[Dataset excerpts]

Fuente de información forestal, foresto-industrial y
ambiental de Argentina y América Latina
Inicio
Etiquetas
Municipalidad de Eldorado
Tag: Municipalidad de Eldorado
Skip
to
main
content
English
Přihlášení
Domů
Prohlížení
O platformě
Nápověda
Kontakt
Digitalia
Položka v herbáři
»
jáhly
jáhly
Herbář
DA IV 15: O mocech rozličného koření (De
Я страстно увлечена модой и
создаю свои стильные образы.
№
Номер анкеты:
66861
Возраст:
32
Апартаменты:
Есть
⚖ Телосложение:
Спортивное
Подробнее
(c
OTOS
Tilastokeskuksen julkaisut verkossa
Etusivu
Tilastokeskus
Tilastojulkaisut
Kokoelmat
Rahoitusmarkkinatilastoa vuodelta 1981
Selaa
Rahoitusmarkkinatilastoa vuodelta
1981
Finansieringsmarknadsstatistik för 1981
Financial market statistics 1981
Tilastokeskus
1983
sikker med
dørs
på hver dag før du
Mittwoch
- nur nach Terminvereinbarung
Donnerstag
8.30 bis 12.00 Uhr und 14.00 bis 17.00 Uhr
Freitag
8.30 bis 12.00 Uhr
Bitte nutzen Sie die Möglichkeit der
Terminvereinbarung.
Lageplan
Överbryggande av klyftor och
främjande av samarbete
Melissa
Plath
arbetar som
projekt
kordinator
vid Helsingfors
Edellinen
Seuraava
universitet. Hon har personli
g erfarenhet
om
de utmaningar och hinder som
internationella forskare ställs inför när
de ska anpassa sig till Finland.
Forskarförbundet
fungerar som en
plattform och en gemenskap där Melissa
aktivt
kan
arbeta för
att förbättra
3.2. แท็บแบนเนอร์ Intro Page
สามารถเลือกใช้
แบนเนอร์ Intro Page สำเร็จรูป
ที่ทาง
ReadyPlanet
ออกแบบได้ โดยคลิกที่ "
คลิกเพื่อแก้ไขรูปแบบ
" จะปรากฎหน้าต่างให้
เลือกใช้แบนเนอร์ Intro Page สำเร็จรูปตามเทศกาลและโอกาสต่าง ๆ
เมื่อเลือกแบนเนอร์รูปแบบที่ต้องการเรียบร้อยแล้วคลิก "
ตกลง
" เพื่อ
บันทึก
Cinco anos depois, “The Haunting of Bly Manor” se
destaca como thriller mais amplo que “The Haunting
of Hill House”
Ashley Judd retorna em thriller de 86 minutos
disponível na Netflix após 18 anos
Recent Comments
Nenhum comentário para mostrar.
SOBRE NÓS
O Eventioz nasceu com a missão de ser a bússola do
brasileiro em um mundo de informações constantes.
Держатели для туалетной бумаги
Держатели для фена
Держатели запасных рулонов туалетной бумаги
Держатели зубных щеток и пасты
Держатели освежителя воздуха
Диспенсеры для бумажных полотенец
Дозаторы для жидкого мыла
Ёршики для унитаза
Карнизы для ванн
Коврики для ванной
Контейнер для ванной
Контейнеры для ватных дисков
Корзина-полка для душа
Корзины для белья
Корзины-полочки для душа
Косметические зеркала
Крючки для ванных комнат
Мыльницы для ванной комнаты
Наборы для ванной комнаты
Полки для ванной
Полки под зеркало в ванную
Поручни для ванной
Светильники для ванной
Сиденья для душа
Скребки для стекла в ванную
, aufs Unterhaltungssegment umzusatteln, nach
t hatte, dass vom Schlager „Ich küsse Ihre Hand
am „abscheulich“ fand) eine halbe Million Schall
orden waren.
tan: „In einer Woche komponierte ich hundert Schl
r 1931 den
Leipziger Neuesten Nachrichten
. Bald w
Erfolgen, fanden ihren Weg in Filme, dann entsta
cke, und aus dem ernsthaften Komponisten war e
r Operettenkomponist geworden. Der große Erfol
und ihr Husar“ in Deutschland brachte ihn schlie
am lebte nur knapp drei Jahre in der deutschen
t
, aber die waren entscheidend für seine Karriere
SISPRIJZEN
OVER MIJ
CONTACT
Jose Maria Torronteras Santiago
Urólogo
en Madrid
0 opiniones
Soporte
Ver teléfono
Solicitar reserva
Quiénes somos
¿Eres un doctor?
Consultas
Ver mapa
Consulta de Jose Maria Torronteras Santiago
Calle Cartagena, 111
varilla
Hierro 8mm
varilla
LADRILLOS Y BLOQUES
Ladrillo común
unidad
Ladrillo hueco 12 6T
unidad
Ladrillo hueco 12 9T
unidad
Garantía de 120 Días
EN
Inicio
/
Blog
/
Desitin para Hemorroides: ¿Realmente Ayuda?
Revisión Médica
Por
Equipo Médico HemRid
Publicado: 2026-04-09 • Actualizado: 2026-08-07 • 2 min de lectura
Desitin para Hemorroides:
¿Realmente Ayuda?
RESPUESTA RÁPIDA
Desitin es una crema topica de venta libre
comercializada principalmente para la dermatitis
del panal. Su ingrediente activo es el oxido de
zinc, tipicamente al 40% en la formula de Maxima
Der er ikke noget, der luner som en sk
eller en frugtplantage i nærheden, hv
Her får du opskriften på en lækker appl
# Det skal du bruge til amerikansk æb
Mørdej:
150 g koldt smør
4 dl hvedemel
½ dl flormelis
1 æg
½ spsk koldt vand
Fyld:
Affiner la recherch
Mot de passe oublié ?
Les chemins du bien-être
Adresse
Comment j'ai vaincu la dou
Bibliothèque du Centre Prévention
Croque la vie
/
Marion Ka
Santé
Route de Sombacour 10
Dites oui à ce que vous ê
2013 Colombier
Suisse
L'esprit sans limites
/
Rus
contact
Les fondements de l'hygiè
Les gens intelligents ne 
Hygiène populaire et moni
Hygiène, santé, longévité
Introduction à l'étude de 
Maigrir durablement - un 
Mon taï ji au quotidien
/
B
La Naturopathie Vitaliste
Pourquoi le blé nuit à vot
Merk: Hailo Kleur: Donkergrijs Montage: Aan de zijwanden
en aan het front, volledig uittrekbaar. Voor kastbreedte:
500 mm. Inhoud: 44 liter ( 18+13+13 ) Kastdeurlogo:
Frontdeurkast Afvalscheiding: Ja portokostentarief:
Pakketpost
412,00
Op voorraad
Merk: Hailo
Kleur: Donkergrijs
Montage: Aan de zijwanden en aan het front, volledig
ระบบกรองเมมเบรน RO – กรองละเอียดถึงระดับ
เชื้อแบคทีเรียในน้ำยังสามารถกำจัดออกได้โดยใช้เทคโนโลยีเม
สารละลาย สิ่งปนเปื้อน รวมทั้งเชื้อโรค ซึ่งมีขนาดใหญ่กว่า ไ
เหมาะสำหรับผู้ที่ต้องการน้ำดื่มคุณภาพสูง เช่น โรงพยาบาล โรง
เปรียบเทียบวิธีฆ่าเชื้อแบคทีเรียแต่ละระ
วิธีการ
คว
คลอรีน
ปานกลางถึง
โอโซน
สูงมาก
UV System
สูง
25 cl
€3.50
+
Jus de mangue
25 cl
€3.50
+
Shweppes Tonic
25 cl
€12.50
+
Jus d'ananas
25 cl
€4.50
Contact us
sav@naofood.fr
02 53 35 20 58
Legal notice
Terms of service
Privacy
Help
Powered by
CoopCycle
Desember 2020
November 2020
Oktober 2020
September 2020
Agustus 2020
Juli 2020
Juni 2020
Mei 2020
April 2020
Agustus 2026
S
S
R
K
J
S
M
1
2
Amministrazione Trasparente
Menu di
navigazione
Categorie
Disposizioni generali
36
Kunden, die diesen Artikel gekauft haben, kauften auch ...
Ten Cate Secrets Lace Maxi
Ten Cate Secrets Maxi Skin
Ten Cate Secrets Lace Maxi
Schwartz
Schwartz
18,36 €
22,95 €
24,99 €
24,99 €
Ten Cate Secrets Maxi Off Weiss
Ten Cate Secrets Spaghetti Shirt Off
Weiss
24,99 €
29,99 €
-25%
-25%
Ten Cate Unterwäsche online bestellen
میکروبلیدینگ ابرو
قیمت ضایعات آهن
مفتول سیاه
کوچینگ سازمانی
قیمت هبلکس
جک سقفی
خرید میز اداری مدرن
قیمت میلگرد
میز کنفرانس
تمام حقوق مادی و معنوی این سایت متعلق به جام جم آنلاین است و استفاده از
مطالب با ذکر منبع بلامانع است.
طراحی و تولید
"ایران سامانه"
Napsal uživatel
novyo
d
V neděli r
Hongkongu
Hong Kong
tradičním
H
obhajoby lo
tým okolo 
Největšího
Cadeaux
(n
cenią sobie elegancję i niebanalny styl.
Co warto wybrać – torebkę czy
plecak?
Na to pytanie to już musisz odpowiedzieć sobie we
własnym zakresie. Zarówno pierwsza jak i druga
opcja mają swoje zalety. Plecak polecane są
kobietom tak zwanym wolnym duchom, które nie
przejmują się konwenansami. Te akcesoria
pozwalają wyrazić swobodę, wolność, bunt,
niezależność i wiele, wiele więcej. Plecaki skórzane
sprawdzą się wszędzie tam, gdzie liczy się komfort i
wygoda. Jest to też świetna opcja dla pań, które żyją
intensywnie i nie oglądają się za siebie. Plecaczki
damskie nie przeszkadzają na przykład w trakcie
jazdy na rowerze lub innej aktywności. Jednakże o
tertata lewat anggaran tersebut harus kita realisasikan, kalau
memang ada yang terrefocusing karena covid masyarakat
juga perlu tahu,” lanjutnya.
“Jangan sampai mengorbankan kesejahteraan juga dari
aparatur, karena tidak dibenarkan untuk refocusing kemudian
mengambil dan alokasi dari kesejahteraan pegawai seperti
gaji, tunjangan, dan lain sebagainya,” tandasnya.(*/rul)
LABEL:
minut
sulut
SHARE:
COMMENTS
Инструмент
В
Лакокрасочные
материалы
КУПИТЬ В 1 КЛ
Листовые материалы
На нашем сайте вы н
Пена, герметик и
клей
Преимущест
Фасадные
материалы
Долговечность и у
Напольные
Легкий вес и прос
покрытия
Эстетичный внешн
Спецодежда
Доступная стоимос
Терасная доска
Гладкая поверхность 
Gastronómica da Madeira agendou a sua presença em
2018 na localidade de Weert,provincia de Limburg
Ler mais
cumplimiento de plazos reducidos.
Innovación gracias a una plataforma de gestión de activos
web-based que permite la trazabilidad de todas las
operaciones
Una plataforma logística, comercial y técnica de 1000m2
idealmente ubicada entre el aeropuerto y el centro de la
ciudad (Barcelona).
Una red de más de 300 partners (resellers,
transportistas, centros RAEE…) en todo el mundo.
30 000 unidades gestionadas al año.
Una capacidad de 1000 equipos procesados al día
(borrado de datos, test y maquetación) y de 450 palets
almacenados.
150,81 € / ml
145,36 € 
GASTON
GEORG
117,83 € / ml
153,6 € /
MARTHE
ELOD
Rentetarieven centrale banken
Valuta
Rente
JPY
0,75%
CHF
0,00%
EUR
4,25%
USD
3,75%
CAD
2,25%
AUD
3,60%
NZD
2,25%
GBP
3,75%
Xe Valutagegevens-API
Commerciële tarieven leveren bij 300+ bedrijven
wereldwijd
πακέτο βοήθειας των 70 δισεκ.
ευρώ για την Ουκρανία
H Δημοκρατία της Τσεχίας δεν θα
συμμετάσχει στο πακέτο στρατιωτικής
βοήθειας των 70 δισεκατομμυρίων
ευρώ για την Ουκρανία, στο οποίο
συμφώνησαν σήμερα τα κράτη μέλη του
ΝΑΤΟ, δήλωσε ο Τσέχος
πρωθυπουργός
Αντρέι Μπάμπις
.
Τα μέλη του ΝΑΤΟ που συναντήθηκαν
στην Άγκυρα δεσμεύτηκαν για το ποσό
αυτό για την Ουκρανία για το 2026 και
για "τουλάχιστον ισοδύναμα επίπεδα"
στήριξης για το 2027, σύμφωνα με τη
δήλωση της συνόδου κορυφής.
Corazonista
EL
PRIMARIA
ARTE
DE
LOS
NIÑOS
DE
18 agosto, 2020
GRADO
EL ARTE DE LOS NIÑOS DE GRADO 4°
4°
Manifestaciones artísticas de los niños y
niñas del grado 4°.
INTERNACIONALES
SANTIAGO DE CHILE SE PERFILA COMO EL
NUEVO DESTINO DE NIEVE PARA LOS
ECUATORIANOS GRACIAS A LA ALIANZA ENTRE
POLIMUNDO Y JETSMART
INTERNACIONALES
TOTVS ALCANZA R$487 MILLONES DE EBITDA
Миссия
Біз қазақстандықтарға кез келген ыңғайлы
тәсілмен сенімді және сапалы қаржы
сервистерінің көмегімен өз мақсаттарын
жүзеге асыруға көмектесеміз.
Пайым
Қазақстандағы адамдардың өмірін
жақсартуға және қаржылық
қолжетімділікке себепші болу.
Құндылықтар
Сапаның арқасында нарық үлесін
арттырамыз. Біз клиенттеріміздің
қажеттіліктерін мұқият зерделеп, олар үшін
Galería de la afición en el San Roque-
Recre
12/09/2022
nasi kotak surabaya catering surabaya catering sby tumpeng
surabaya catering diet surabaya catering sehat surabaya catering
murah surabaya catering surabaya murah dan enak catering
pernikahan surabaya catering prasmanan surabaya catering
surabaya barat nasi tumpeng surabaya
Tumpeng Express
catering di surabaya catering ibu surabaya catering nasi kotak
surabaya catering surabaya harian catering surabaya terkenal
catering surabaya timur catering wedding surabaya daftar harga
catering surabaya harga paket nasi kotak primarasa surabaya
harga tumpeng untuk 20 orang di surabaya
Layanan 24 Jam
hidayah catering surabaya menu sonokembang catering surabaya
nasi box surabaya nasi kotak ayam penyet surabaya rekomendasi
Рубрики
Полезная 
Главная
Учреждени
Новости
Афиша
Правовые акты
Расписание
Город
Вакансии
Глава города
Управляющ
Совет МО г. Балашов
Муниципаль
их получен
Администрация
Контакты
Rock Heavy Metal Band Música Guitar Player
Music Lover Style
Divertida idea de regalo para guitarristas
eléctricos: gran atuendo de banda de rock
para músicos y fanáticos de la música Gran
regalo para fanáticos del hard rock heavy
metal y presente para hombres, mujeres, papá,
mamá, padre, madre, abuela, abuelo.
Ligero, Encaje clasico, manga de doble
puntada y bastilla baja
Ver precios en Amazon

■ Directions for this task
Rewrite the material from its first line through the line containing "DA IV 15: O mocech rozličného koření (De", replacing "Inicio" with "Portada" and leaving every other line unchanged.

■ Output of the exercise
Fuente de información forestal, foresto-industrial y
ambiental de Argentina y América Latina
Portada
Etiquetas
Municipalidad de Eldorado
Tag: Municipalidad de Eldorado
Skip
to
main
content
English
Přihlášení
Domů
Prohlížení
O platformě
Nápověda
Kontakt
Digitalia
Položka v herbáři
»
jáhly
jáhly
Herbář
DA IV 15: O mocech rozličného koření (De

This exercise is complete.